屋子裡混亂不堪,李雲昭思緒恍惚片刻,很快就回過神來,朝湯頌大聲道:“瑜星受驚嚇,動了胎氣,快去請大夫!”
湯頌來不及查看男人死沒死透,急忙鬆開劍柄,連滾帶爬地跑到床邊去看程瑜星,見她臉色蒼白,情況非常不好,頓時心驚膽戰起來,驚慌催促道:“去請大夫!快去!”
有府兵應聲,快速跑去。
房內的燈被一盞一盞點起,房內逐漸亮了起來。
李雲昭捏著衣袖擦了一把臉上的血跡,蹲下身查探那個殺手的脈搏,卻發現他已經死透了。
她有些惋惜地歎了一口氣,要是能留活口,說不定還能從他口中撬出幕後的真凶是誰。
究竟是誰,要雇凶綁架一個懷著身孕的柔弱婦人,目的是什麼?
李雲昭順手扯下了殺手臉上的麵具,看清了他的真容,這是一個三十歲左右的青年人,臉色灰白,像長期不見陽光一樣,給人一種陰森森的感覺。
她在殺手的身上翻看了一下,什麼東西都沒有找到,也沒有看出什麼有用的線索,隻能無奈作罷。剛要站起身來,便看見身後一道長長的影子將自己籠罩。
她抬起頭,與正低頭看著她的湯予荷四目相對。
他的表情很平靜,一臉雲淡風輕地看著她,隻是眼底的波瀾遮不住,已經變成了山呼海嘯,風雲變幻,暴雨將至。
李雲昭朝他笑了笑,“箭法不錯,謝謝你沒射中我的腦袋。”
湯予荷嗯了一聲,伸手將她拉起來,見她臉上衣服上噴濺了血跡,分不清是彆人的還是她的。
“受傷了嗎?”他的聲音有些乾澀,一邊幫她擦臉上的血,一邊檢查她身上有沒有傷。
“沒有。”李雲昭不以為意地朝他擺擺手,扭頭示意他看那個殺手,慢慢解釋道,“這個人是個殺手,不知道從哪裡爬進來還是溜進來的,知春關窗的時候恰巧看見了他往這邊來,我就過來看看。我猜他是受了什麼人的雇傭,前來綁架瑜星的,不過目的是什麼,就不知道了。
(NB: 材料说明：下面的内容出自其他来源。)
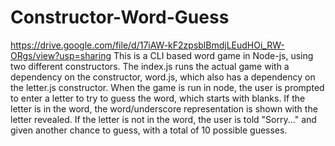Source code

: # Constructor-Word-Guess
 https://drive.google.com/file/d/17iAW-kF2zpsblBmdjLEudHOi_RW-ORgs/view?usp=sharing
This is a CLI based word game in Node-js, using two different constructors. The index.js runs the actual game with a dependency on
the constructor, word.js, which also has a dependency on the letter.js constructor. 
When the game is run in node, the user is prompted to enter a letter to try to guess the word, which starts with blanks.
If the letter is in the word, the word/underscore representation is shown with the letter revealed. 
If the letter is not in the word, the user is told "Sorry..." and given another chance to guess, 
with a total of 10 possible guesses.
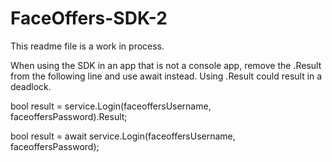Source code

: # FaceOffers-SDK-2

This readme file is a work in process.

When using the SDK in an app that is not a console app, remove the .Result from the following line and use await instead. Using .Result could result in a deadlock.

bool result = service.Login(faceoffersUsername, faceoffersPassword).Result;

bool result = await service.Login(faceoffersUsername, faceoffersPassword);

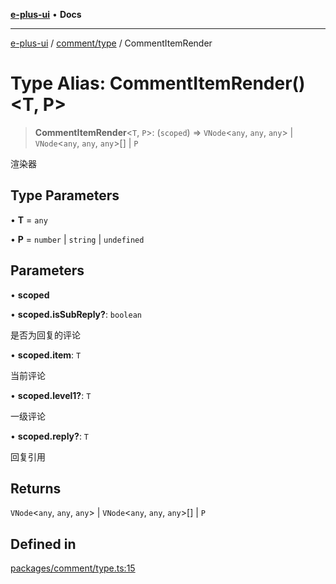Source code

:[**e-plus-ui**](../../../README.md) • **Docs**

***

[e-plus-ui](../../../modules.md) / [comment/type](../README.md) / CommentItemRender

# Type Alias: CommentItemRender()\<T, P\>

> **CommentItemRender**\<`T`, `P`\>: (`scoped`) => `VNode`\<`any`, `any`, `any`\> \| `VNode`\<`any`, `any`, `any`\>[] \| `P`

渲染器

## Type Parameters

• **T** = `any`

• **P** = `number` \| `string` \| `undefined`

## Parameters

• **scoped**

• **scoped.isSubReply?**: `boolean`

是否为回复的评论

• **scoped.item**: `T`

当前评论

• **scoped.level1?**: `T`

一级评论

• **scoped.reply?**: `T`

回复引用

## Returns

`VNode`\<`any`, `any`, `any`\> \| `VNode`\<`any`, `any`, `any`\>[] \| `P`

## Defined in

[packages/comment/type.ts:15](https://github.com/c-eqian/e-plus-ui/blob/9afe3efca84f90347511649ce68bd1a732377c38/packages/comment/type.ts#L15)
”
湯予荷垂眸冷眼看著那個殺手,陰鬱得和殺手的眼神如出一轍,似恨不得把他碎屍萬段。
因為房間裡實在太混亂,血腥味濃鬱不散,湯頌便將程瑜星抱到另一間屋子去。沒過多久,一個衣衫不整的大夫就被府兵抬著來了。
大夫給程瑜星施針之後,言明她是受了驚嚇導致氣急攻心,隻要好好休養,大人和胎兒都會安然無恙。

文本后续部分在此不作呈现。